Electoral reform. López Obrador criticized the counselors of the National Electoral Institute (INE) for opposing his Plan B. In addition, he called on citizens to wait for the Supreme Court to resolve the appeals against the reform. "The Court will decide whether the electoral reform we proposed is constitutional or not. We will wait for the result. They take it as a political banner, but the only thing they want is the return of the corrupt regime," he said.

The electoral reform proposed to change 18 articles and insert seven transitional articles. It sought to replace INE, to eliminate plurinominal deputies and to reduce the number of federal legislators to 300 deputies and 96 senators, while implementing electronic voting, among other alterations. However, the reform failed to reach a qualified majority with 269 votes in favor, 225 against and one abstention. Political opponents highlighted that the reform was rejected for being regressive since it proposed to eliminate the most important democratic institution in the country. However, the president has accused these political parties of rejecting it because they want to maintain a high budget for their political parties.

====

Continue the passage on Mexico's electoral reform, beginning immediately after its final sentence.

====

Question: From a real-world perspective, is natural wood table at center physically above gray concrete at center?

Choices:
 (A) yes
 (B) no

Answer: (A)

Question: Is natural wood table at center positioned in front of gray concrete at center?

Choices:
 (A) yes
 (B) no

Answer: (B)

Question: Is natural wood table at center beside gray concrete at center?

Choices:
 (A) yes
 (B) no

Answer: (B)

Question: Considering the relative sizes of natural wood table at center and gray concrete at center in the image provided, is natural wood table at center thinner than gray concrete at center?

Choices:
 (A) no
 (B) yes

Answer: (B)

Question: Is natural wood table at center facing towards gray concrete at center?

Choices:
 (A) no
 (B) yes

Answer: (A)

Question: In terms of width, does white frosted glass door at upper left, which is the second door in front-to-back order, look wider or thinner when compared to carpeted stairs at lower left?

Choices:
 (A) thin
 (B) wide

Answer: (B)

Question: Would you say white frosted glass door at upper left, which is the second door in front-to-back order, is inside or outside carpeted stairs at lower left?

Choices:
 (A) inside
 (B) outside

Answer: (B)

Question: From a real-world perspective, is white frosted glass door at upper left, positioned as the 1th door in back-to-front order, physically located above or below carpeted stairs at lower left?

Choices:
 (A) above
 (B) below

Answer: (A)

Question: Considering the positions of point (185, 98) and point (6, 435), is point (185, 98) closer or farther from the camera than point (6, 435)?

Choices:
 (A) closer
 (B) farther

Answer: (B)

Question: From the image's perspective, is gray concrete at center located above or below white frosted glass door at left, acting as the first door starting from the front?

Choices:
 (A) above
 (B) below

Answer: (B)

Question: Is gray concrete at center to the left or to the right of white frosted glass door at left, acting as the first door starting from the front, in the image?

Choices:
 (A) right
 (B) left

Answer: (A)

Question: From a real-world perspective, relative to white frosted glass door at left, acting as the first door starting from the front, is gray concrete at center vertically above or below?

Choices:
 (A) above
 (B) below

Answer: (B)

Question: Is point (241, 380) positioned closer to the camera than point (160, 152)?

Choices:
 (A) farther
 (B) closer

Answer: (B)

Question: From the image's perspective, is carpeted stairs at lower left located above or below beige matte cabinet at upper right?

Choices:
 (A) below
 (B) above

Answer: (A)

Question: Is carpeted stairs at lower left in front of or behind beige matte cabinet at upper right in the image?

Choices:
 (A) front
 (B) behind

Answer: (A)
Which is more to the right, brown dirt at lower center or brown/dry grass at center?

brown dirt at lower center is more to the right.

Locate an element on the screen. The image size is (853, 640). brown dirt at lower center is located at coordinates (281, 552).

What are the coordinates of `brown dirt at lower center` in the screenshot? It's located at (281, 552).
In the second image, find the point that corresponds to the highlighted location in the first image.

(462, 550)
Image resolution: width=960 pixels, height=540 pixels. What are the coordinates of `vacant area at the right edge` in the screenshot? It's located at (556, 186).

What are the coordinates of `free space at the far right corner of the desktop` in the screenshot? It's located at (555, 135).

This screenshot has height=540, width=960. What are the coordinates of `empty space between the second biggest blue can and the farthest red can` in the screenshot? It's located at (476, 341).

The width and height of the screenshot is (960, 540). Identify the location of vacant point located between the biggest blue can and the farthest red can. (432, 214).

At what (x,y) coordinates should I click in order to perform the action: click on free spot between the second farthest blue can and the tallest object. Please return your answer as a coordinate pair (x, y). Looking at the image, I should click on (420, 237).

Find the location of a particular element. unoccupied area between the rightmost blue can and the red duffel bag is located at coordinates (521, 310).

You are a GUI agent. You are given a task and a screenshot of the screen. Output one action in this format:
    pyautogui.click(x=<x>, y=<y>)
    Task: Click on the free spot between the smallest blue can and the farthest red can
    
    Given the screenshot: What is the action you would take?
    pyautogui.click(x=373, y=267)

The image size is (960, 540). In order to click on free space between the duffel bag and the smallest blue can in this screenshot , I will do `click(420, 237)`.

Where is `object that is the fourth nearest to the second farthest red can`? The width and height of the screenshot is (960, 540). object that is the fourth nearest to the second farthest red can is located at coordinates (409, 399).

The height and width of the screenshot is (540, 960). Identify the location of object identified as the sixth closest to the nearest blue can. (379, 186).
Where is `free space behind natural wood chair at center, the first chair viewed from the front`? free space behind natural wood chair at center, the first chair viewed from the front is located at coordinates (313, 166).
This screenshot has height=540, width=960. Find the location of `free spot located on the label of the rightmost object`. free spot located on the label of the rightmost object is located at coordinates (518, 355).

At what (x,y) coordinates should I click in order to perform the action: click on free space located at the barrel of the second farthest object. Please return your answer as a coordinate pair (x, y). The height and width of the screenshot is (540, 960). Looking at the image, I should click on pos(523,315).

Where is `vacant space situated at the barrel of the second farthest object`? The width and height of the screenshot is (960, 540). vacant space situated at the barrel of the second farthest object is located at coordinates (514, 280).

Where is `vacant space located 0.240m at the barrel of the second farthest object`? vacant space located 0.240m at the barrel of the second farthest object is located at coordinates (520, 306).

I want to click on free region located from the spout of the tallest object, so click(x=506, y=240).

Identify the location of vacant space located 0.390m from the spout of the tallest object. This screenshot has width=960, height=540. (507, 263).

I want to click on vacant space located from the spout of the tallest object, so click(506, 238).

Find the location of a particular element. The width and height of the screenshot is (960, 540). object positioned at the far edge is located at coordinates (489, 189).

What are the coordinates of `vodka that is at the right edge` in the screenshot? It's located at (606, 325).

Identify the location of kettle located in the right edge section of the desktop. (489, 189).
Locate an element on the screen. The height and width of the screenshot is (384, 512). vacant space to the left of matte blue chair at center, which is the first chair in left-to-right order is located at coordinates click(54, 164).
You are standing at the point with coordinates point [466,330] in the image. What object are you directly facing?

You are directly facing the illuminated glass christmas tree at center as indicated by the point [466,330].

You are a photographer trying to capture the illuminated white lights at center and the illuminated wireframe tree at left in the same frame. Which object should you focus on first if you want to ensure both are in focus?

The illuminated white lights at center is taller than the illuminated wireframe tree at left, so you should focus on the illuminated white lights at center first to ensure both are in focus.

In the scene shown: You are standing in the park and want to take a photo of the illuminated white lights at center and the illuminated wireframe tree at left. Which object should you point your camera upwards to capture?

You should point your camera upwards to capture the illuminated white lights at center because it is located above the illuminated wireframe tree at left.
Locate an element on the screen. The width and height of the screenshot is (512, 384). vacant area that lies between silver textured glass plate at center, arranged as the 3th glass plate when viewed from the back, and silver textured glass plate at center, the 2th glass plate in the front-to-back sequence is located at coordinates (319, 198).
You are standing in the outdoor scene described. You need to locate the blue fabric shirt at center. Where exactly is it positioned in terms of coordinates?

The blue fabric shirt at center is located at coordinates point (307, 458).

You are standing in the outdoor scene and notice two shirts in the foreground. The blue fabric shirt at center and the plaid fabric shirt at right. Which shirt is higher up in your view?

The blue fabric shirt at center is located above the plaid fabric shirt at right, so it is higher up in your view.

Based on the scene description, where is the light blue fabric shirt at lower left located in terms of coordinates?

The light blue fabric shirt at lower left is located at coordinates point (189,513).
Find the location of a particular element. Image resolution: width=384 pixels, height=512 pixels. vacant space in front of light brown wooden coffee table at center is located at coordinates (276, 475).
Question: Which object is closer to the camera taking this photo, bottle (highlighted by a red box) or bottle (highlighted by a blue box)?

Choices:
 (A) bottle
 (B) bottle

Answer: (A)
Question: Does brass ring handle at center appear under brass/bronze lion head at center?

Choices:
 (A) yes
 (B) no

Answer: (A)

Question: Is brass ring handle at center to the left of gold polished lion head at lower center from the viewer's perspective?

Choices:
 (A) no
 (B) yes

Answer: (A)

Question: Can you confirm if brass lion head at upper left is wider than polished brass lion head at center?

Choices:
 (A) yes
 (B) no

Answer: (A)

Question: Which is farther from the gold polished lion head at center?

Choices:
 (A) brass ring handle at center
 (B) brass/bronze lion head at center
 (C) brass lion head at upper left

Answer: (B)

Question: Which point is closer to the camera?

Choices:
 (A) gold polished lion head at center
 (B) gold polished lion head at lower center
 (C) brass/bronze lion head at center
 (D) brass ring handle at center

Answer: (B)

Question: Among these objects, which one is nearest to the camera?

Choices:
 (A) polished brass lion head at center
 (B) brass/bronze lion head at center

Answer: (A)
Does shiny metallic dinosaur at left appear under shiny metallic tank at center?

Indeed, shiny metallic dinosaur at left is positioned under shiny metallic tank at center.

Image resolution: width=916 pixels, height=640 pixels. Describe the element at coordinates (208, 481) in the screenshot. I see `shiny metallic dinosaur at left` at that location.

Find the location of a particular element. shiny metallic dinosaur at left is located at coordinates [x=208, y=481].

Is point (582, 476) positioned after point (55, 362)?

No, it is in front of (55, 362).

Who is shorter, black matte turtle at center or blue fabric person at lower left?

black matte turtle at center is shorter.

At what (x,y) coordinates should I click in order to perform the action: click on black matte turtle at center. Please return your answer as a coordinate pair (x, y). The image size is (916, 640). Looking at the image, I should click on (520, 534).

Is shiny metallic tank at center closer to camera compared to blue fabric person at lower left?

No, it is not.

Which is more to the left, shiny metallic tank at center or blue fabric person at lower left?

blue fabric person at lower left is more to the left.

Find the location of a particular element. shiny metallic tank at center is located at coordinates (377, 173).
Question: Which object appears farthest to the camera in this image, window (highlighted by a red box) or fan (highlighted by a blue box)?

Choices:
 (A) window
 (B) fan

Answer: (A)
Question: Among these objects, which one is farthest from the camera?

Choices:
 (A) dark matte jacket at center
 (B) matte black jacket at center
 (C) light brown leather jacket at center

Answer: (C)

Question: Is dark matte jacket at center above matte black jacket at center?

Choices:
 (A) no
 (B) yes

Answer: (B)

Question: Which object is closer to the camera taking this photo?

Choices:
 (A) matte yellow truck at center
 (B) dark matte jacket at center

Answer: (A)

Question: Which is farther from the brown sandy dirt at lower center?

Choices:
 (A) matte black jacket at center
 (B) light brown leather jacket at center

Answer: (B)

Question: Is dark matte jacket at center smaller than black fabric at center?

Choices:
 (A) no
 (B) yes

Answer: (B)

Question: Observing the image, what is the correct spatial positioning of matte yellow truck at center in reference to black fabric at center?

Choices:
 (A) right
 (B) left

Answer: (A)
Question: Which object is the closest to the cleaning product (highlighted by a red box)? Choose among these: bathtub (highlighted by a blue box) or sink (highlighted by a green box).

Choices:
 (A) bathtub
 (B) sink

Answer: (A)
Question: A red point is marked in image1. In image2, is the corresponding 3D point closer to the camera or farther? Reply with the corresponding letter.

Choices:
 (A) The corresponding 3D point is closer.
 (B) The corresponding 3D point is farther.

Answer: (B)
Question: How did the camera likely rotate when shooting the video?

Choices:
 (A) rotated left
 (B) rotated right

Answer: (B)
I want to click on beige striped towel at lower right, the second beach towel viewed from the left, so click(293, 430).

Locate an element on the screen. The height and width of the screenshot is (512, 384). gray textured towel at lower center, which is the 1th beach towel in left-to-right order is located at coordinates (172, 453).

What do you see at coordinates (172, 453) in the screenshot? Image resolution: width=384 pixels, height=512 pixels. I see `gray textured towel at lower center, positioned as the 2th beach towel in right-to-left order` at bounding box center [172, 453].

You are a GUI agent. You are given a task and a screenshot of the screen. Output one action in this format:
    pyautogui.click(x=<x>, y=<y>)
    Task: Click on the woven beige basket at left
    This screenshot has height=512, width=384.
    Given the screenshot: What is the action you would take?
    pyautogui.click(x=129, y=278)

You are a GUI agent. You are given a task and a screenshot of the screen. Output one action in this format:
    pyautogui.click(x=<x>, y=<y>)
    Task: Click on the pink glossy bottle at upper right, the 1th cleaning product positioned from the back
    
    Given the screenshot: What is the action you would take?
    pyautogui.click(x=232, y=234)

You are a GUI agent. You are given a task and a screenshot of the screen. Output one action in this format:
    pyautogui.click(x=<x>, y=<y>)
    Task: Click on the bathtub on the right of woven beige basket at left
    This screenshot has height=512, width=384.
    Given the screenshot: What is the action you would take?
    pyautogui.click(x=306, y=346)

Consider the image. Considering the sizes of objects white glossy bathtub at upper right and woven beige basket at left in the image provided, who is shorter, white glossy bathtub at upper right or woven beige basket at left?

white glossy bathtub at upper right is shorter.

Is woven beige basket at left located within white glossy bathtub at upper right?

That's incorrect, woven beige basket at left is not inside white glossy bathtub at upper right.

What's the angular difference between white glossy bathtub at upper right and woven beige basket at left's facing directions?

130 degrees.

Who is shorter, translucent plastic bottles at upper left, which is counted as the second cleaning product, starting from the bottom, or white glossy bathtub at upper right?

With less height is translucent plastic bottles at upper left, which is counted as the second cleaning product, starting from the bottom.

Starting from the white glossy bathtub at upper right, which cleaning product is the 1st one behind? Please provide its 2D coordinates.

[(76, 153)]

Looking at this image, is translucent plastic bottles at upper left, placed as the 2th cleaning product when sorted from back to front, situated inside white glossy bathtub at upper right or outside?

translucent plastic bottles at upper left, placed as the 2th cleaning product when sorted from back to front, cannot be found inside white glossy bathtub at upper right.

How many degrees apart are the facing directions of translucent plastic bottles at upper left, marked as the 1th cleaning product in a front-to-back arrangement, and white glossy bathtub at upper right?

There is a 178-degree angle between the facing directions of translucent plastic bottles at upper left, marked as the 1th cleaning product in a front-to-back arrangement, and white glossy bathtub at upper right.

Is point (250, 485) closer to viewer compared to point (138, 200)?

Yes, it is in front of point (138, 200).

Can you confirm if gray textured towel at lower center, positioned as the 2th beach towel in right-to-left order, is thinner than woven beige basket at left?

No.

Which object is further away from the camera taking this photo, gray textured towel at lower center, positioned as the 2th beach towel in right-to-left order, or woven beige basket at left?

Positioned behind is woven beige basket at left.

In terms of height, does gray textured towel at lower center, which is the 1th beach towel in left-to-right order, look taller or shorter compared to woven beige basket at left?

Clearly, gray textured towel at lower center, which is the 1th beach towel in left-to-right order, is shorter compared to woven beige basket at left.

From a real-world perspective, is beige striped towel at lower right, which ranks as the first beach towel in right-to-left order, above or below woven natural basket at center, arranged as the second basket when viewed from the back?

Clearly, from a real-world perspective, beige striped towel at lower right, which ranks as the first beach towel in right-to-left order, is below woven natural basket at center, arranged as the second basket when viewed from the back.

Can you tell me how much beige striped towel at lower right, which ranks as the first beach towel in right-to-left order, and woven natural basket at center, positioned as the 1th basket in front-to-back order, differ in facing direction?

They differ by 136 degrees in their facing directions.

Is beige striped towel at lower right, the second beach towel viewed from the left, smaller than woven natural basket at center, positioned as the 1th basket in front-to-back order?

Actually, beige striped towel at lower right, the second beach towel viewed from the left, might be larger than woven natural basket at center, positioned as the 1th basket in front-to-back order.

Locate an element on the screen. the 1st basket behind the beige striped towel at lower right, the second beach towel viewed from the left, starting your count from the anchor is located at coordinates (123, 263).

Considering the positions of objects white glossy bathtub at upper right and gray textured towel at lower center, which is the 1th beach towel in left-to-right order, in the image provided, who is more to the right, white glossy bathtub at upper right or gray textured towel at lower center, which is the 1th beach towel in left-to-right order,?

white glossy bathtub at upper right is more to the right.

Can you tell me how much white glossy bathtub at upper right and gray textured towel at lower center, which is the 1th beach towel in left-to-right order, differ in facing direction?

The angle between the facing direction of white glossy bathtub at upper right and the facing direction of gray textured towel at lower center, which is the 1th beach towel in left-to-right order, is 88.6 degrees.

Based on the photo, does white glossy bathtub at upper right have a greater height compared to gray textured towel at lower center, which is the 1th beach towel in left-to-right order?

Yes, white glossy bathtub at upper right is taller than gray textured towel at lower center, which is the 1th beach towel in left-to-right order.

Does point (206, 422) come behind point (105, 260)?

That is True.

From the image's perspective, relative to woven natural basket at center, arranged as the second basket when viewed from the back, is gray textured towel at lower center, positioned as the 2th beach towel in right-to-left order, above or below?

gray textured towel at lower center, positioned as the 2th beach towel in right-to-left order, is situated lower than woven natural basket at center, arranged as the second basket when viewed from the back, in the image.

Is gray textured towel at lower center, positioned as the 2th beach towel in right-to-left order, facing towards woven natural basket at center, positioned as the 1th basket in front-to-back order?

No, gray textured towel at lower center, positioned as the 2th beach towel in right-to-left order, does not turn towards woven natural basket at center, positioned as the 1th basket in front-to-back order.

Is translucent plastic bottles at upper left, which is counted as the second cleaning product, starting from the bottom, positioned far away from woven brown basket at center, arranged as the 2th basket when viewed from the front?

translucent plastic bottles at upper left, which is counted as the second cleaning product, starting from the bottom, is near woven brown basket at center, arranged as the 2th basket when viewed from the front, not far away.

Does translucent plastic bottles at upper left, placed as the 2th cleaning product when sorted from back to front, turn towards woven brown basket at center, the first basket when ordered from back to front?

====

> TASK RESPONSE
Since the reform was rejected, the president announced his Plan B, which proposes an amendment to the electoral law that does not require the approval of two-thirds of Congress. The new proposal to change the electoral laws gained 261 votes in favor and 216 against. The proposal is now being debated in the Senate.

Lithium Concessions. President López Obrador announced that this weekend, he will hand over the concession for the use and exploitation of lithium reserves to the Ministry of Energy. "I am going to sign the decree to deliver all the lithium reserves to the Ministry of Energy."

Previously, López Obrador reported that the government will start granting concessions for lithium exploitation on Feb 19. However, he made it clear that the only company that would be able to compete is LitioMx. According to López Obrador, the most important lithium deposit in Mexico is in Sonora, where the government is already working with the company holding the rights to produce: Gangfeng Lithium, which holds the concession for the Sonora Lithium project in Bacadehuachi. According to Gangfeng’s estimations, the deposit has approximately 8.8 million tonnes of lithium carbonate. Last year in September, Governor of Sonora, Alfonso Durazo, said that Gangfeng was willing to work alongside LitioMx. 

LitioMx is the result of last year´s much-debated reform that nationalized lithium and forbade private companies to extract or harness the mineral.